To-do item: Show each line of the records below that contains the word "What", treating uppercase and lowercase letters as different.

═══ Records for the exercise ═══

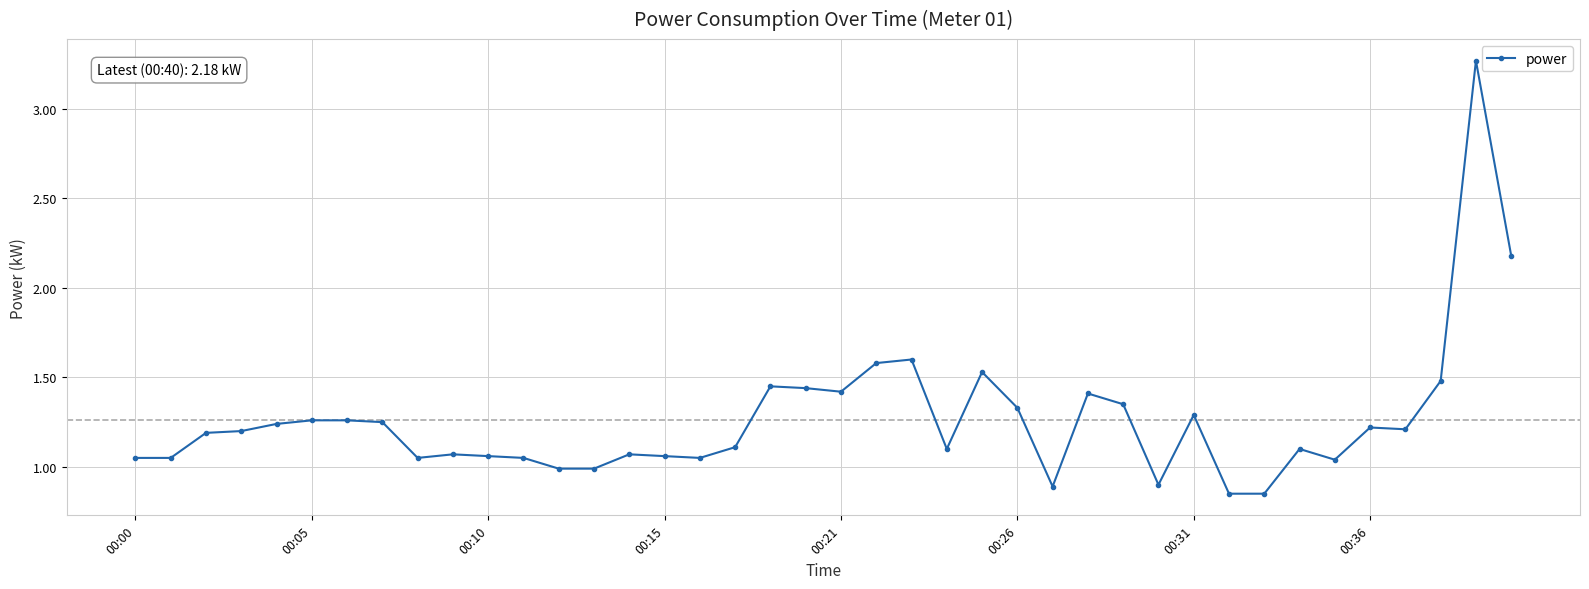

What is the difference between the maximum and second lowest values?

2.4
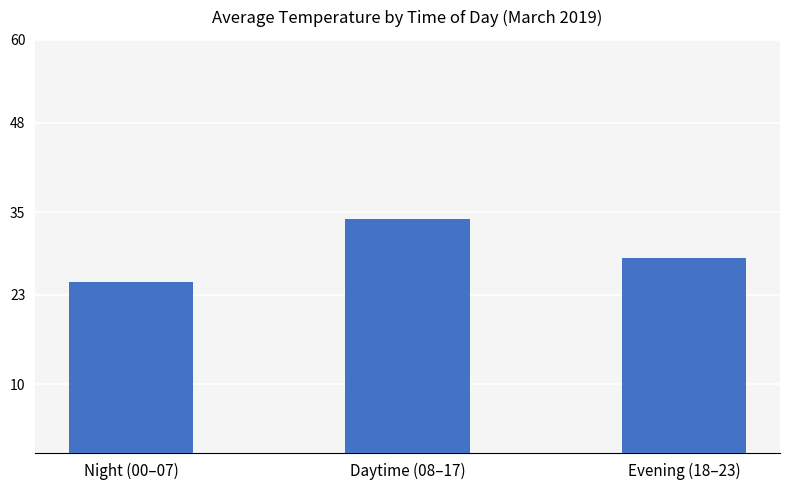

What is the sum of all values?

87.3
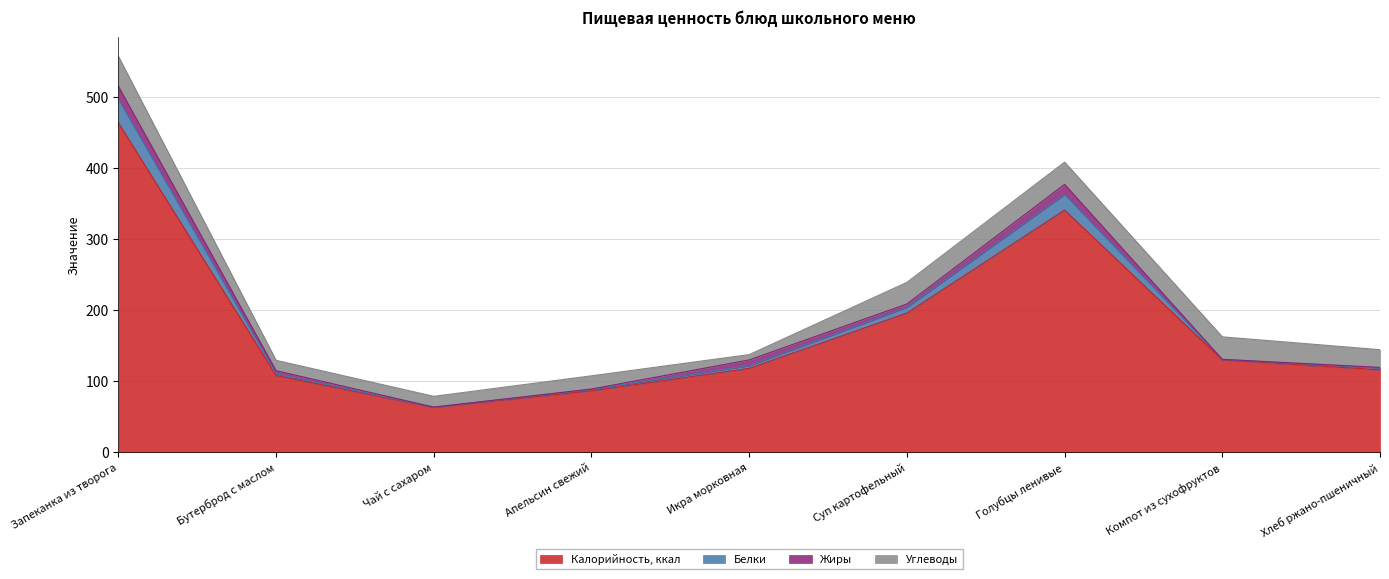

What is the total value across all series at Голубцы ленивые?

408.6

═══

Solved exercise:
What is the difference between the maximum and second lowest values?
What is the sum of all values?
What is the total value across all series at Голубцы ленивые?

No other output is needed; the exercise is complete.